- **WHAT IS EXPECTED**: Every entry must appear in the answer exactly as written.

- **PROVIDED RECORDS**:
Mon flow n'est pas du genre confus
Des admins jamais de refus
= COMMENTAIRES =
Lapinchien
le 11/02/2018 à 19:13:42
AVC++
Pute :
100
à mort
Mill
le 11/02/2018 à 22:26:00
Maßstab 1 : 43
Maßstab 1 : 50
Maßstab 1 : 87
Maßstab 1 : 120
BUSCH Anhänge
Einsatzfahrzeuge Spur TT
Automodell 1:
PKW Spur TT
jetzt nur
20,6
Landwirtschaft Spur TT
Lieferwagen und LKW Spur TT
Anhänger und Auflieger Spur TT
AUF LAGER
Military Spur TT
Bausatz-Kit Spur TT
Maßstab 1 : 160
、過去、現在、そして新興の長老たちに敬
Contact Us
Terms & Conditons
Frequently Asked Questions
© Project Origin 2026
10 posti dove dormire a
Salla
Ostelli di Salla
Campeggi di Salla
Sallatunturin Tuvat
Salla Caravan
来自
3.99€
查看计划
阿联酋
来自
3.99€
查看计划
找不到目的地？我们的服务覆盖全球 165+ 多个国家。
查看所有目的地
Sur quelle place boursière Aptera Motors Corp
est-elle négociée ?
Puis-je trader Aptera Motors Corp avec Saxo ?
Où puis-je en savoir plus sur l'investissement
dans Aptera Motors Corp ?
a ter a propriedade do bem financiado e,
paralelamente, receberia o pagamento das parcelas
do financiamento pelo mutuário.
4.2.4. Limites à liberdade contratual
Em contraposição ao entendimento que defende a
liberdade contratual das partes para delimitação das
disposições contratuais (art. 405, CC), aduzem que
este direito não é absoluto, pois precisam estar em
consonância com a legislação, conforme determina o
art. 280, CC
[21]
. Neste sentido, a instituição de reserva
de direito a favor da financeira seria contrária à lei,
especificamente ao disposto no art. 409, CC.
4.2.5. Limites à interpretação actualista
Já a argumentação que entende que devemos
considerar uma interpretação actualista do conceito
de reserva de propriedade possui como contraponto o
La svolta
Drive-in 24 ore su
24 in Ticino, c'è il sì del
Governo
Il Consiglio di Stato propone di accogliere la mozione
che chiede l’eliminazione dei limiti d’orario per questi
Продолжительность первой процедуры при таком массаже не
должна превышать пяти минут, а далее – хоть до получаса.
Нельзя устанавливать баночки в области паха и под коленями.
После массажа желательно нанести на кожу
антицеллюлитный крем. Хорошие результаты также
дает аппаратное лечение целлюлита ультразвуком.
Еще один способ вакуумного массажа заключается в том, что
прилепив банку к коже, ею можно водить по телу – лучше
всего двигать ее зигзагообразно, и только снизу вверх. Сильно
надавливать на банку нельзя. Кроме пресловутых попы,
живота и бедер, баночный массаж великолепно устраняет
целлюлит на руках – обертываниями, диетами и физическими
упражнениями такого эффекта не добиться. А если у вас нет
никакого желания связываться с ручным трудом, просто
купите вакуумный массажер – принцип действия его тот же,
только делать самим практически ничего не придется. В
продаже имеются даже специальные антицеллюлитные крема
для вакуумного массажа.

- **COMPLETED EXERCISE**:
Mon flow n'est pas du genre confus
Des admins jamais de refus
= COMMENTAIRES =
Lapinchien
le 11/02/2018 à 19:13:42
AVC++
Pute :
100
à mort
Mill
le 11/02/2018 à 22:26:00
Maßstab 1 : 43
Maßstab 1 : 50
Maßstab 1 : 87
Maßstab 1 : 120
BUSCH Anhänge
Einsatzfahrzeuge Spur TT
Automodell 1:
PKW Spur TT
jetzt nur
20,6
Landwirtschaft Spur TT
Lieferwagen und LKW Spur TT
Anhänger und Auflieger Spur TT
AUF LAGER
Military Spur TT
Bausatz-Kit Spur TT
Maßstab 1 : 160
、過去、現在、そして新興の長老たちに敬
Contact Us
Terms & Conditons
Frequently Asked Questions
© Project Origin 2026
10 posti dove dormire a
Salla
Ostelli di Salla
Campeggi di Salla
Sallatunturin Tuvat
Salla Caravan
来自
3.99€
查看计划
阿联酋
来自
3.99€
查看计划
找不到目的地？我们的服务覆盖全球 165+ 多个国家。
查看所有目的地
Sur quelle place boursière Aptera Motors Corp
est-elle négociée ?
Puis-je trader Aptera Motors Corp avec Saxo ?
Où puis-je en savoir plus sur l'investissement
dans Aptera Motors Corp ?
a ter a propriedade do bem financiado e,
paralelamente, receberia o pagamento das parcelas
do financiamento pelo mutuário.
4.2.4. Limites à liberdade contratual
Em contraposição ao entendimento que defende a
liberdade contratual das partes para delimitação das
disposições contratuais (art. 405, CC), aduzem que
este direito não é absoluto, pois precisam estar em
consonância com a legislação, conforme determina o
art. 280, CC
[21]
. Neste sentido, a instituição de reserva
de direito a favor da financeira seria contrária à lei,
especificamente ao disposto no art. 409, CC.
4.2.5. Limites à interpretação actualista
Já a argumentação que entende que devemos
considerar uma interpretação actualista do conceito
de reserva de propriedade possui como contraponto o
La svolta
Drive-in 24 ore su
24 in Ticino, c'è il sì del
Governo
Il Consiglio di Stato propone di accogliere la mozione
che chiede l’eliminazione dei limiti d’orario per questi
Продолжительность первой процедуры при таком массаже не
должна превышать пяти минут, а далее – хоть до получаса.
Нельзя устанавливать баночки в области паха и под коленями.
После массажа желательно нанести на кожу
антицеллюлитный крем. Хорошие результаты также
дает аппаратное лечение целлюлита ультразвуком.
Еще один способ вакуумного массажа заключается в том, что
прилепив банку к коже, ею можно водить по телу – лучше
всего двигать ее зигзагообразно, и только снизу вверх. Сильно
надавливать на банку нельзя. Кроме пресловутых попы,
живота и бедер, баночный массаж великолепно устраняет
целлюлит на руках – обертываниями, диетами и физическими
упражнениями такого эффекта не добиться. А если у вас нет
никакого желания связываться с ручным трудом, просто
купите вакуумный массажер – принцип действия его тот же,
только делать самим практически ничего не придется. В
продаже имеются даже специальные антицеллюлитные крема
для вакуумного массажа.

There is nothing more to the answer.